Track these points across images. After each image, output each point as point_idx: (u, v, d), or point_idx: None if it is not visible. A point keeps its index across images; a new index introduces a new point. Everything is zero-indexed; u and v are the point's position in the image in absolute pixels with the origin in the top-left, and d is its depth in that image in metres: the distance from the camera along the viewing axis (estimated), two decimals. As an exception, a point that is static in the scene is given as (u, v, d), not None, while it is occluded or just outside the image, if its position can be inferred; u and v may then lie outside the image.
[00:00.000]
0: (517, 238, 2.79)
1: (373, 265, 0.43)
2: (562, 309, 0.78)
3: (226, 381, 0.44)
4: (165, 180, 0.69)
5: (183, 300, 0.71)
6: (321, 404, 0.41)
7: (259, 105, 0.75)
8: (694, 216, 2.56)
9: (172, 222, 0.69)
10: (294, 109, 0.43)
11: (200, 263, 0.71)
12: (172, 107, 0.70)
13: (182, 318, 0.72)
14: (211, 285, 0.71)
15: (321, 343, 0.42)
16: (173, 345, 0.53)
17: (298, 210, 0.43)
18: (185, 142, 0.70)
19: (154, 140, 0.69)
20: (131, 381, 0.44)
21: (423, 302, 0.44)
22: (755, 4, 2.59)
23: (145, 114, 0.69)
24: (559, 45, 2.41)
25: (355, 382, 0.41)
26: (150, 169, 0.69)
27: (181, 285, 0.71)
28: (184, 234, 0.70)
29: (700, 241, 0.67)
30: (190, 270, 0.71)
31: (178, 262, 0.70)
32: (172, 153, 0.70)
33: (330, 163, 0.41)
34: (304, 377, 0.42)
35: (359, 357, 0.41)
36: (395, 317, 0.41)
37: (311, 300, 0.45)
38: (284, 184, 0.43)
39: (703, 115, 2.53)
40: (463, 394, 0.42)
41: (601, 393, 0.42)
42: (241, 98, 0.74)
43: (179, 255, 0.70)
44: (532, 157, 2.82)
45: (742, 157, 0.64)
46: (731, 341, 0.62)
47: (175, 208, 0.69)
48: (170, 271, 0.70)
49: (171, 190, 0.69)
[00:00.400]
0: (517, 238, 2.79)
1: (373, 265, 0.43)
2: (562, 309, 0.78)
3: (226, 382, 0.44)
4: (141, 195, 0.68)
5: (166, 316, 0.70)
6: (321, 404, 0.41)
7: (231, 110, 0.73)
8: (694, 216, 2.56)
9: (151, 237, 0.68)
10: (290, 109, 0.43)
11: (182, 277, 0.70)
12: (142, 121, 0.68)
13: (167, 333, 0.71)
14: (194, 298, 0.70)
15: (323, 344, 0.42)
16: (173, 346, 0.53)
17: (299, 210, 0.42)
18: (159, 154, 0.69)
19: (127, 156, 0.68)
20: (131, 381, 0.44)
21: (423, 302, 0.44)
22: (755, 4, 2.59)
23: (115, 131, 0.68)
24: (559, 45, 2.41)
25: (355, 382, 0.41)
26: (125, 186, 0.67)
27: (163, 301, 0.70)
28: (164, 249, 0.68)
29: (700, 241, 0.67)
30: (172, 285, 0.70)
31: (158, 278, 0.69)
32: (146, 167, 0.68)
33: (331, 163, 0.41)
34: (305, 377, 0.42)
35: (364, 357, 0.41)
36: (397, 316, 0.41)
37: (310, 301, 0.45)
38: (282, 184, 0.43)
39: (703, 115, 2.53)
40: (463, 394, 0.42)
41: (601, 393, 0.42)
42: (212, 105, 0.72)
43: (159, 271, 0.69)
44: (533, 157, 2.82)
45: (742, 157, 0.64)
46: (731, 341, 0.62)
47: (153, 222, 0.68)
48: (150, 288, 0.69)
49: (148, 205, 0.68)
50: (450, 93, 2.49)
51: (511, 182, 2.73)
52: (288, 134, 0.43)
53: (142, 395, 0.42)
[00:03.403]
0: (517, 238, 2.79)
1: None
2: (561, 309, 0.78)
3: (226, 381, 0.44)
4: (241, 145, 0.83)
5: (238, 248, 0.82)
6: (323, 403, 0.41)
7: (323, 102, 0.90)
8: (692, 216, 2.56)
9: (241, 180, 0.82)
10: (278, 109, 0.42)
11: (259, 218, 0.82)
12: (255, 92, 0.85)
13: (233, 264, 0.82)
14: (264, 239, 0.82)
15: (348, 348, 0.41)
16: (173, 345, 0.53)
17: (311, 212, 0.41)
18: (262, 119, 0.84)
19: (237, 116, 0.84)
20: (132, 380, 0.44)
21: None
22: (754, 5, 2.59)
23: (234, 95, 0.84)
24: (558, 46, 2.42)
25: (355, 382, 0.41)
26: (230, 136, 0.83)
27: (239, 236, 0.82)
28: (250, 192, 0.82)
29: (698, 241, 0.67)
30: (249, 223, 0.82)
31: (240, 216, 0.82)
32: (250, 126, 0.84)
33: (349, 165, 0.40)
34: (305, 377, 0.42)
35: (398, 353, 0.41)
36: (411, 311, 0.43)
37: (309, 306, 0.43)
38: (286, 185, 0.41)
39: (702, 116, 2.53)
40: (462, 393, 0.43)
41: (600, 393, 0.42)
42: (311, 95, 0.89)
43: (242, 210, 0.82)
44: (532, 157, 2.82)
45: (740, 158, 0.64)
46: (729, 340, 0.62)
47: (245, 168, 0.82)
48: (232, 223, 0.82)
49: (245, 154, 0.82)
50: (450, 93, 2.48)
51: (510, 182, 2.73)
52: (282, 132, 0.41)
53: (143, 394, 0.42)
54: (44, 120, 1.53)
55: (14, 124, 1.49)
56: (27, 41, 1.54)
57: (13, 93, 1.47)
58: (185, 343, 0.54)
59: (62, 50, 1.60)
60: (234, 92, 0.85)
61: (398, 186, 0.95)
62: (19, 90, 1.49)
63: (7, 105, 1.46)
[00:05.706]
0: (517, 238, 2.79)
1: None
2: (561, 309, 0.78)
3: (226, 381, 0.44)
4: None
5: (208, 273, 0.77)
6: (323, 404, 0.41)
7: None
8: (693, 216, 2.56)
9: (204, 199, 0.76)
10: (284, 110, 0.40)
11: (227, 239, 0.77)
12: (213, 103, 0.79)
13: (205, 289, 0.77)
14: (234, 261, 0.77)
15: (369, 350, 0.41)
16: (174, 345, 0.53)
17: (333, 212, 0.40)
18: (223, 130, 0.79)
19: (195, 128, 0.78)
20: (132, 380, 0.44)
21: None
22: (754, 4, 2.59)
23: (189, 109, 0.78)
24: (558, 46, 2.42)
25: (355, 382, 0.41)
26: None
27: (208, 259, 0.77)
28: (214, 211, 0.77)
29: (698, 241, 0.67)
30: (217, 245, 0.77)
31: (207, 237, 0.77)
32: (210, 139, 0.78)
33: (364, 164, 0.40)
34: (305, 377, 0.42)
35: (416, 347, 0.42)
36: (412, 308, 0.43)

================================

Begin with the line that has "26: (150, 169, 0.69)" in the listing above and end after the line that has "49: (171, 190, 0.69)"; output those lines exactly.

26: (150, 169, 0.69)
27: (181, 285, 0.71)
28: (184, 234, 0.70)
29: (700, 241, 0.67)
30: (190, 270, 0.71)
31: (178, 262, 0.70)
32: (172, 153, 0.70)
33: (330, 163, 0.41)
34: (304, 377, 0.42)
35: (359, 357, 0.41)
36: (395, 317, 0.41)
37: (311, 300, 0.45)
38: (284, 184, 0.43)
39: (703, 115, 2.53)
40: (463, 394, 0.42)
41: (601, 393, 0.42)
42: (241, 98, 0.74)
43: (179, 255, 0.70)
44: (532, 157, 2.82)
45: (742, 157, 0.64)
46: (731, 341, 0.62)
47: (175, 208, 0.69)
48: (170, 271, 0.70)
49: (171, 190, 0.69)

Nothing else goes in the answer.